[Extracted records]

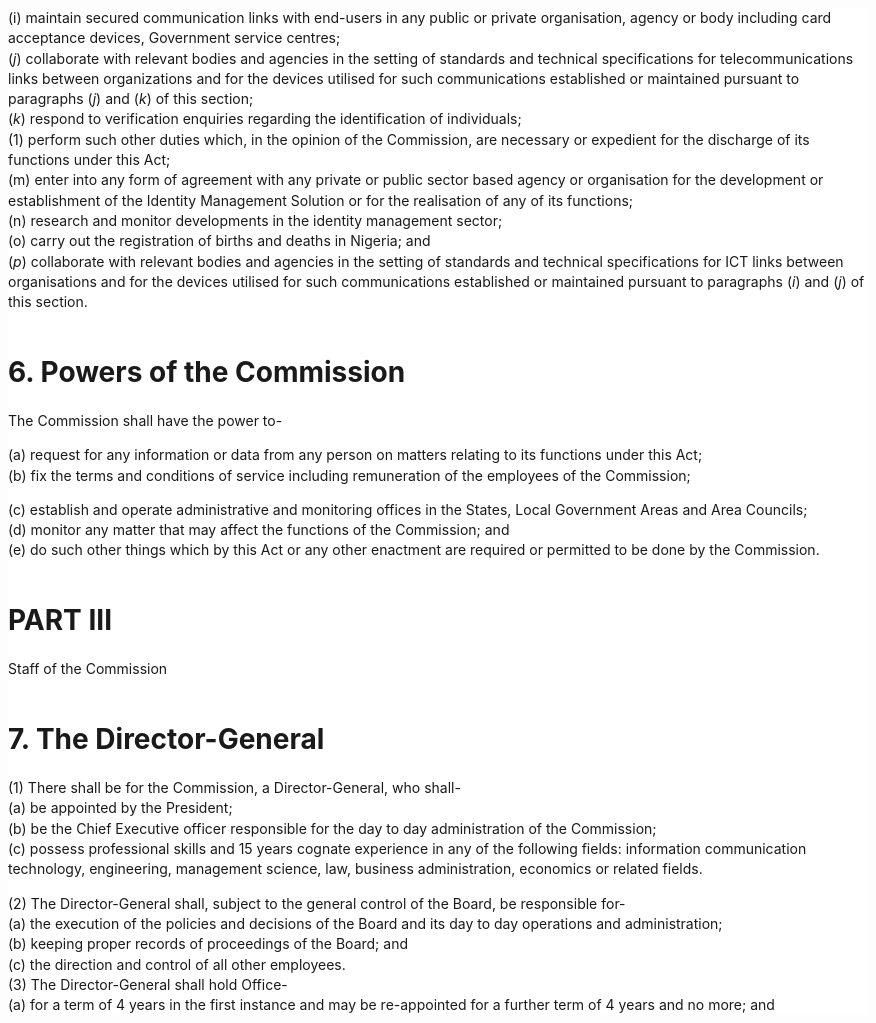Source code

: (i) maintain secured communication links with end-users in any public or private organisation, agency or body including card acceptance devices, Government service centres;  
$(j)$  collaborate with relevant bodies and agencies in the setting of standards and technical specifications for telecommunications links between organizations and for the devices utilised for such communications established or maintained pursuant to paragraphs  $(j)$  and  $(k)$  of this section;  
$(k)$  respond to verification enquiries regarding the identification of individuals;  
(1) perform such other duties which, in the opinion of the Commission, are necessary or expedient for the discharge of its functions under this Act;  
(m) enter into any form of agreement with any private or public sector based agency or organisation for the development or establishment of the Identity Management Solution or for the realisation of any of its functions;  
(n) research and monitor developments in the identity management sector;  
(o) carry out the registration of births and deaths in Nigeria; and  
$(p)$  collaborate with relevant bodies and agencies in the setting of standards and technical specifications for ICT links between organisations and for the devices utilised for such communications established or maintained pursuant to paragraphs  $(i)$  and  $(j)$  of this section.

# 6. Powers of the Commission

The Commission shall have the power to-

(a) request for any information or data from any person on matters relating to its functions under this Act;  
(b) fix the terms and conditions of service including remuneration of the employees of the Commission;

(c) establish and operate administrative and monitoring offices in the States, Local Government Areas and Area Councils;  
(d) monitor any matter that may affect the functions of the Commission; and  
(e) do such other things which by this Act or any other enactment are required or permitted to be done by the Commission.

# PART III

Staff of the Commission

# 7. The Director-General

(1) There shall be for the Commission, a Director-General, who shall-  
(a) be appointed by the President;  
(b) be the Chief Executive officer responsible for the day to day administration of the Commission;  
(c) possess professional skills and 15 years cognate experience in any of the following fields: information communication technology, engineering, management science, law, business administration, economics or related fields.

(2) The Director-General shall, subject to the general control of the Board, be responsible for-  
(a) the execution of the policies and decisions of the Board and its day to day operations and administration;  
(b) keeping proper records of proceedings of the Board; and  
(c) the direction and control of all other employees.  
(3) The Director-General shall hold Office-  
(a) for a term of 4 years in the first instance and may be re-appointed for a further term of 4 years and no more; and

...

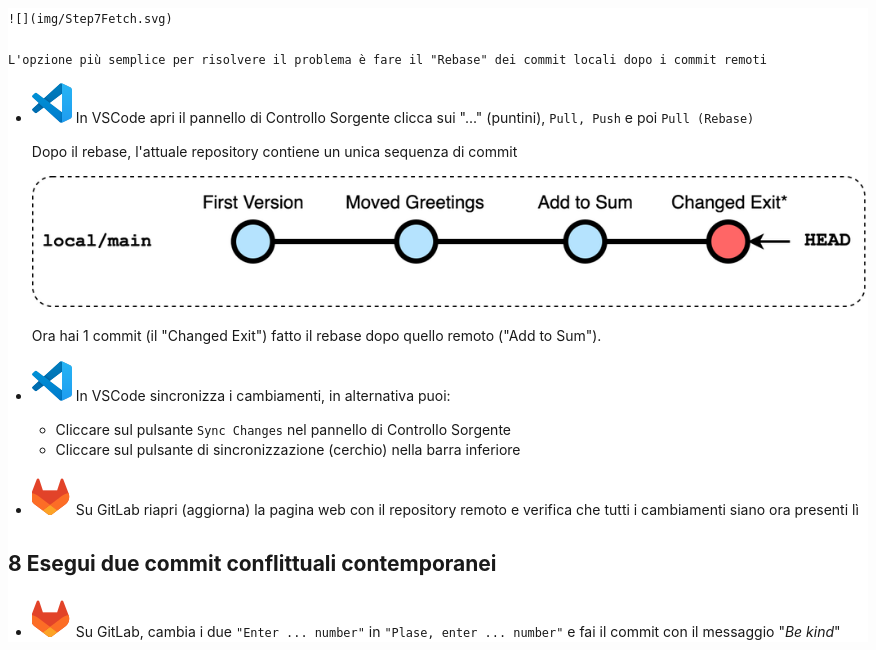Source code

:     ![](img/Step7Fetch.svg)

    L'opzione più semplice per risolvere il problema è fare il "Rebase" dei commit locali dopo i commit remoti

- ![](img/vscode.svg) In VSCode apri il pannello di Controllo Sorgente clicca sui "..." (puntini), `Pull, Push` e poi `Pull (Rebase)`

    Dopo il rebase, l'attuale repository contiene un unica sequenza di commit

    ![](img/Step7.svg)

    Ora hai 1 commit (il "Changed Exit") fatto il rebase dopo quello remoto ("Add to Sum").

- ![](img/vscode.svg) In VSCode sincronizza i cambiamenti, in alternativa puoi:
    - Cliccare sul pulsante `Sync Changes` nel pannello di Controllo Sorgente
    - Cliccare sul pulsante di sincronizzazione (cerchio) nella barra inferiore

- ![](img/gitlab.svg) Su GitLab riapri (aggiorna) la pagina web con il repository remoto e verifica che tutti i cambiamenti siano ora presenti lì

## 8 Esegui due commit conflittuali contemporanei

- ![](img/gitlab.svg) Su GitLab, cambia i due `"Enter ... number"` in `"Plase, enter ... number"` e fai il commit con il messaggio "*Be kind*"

---

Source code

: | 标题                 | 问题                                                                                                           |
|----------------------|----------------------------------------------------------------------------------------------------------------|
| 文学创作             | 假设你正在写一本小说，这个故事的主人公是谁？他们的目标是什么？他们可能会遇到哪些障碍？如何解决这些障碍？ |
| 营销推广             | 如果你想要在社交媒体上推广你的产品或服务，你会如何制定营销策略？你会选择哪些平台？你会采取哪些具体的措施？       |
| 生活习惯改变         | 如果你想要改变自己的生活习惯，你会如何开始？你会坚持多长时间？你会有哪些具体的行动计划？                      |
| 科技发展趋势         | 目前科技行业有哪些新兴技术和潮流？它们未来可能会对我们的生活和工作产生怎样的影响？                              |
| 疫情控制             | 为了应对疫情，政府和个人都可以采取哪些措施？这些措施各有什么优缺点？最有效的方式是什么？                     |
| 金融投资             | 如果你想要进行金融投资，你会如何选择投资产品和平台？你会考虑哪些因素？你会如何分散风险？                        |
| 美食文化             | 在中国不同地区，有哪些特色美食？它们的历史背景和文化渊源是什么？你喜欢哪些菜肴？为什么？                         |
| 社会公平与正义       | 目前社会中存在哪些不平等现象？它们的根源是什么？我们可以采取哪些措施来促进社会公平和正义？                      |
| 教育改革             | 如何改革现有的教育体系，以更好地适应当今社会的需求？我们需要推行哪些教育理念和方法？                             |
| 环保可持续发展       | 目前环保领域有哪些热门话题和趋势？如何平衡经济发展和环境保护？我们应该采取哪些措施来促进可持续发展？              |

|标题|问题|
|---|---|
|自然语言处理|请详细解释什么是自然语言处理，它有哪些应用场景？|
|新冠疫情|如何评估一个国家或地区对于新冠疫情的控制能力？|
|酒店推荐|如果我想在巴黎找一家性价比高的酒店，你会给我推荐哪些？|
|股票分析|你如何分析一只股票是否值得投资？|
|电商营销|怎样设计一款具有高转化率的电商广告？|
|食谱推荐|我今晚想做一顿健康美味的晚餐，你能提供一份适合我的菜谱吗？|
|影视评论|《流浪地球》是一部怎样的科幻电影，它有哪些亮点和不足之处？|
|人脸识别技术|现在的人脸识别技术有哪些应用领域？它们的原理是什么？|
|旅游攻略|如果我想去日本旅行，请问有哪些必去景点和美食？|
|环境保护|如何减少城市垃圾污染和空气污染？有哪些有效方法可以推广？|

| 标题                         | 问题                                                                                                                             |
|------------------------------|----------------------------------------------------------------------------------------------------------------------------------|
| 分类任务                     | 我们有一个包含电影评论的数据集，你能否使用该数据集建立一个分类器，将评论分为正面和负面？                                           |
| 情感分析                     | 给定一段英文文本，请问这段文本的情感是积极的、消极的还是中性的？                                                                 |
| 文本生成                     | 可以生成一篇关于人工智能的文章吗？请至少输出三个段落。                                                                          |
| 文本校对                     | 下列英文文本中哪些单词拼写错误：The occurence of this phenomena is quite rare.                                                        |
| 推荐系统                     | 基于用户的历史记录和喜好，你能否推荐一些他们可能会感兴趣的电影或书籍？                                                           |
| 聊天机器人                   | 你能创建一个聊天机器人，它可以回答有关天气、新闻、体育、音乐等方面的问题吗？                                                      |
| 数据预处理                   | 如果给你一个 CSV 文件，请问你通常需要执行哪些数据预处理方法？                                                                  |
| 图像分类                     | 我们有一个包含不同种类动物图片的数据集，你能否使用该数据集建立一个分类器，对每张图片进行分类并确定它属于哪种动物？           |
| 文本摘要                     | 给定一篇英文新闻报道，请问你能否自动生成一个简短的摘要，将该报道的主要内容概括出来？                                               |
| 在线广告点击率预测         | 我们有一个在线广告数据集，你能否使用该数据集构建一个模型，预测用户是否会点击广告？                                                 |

PROBLEM TO WORK ON ▸
For each line above that includes "other", copy the line.

SOLVED EXERCISE ▸
(1) perform such other duties which, in the opinion of the Commission, are necessary or expedient for the discharge of its functions under this Act;  
(e) do such other things which by this Act or any other enactment are required or permitted to be done by the Commission.
(c) the direction and control of all other employees.  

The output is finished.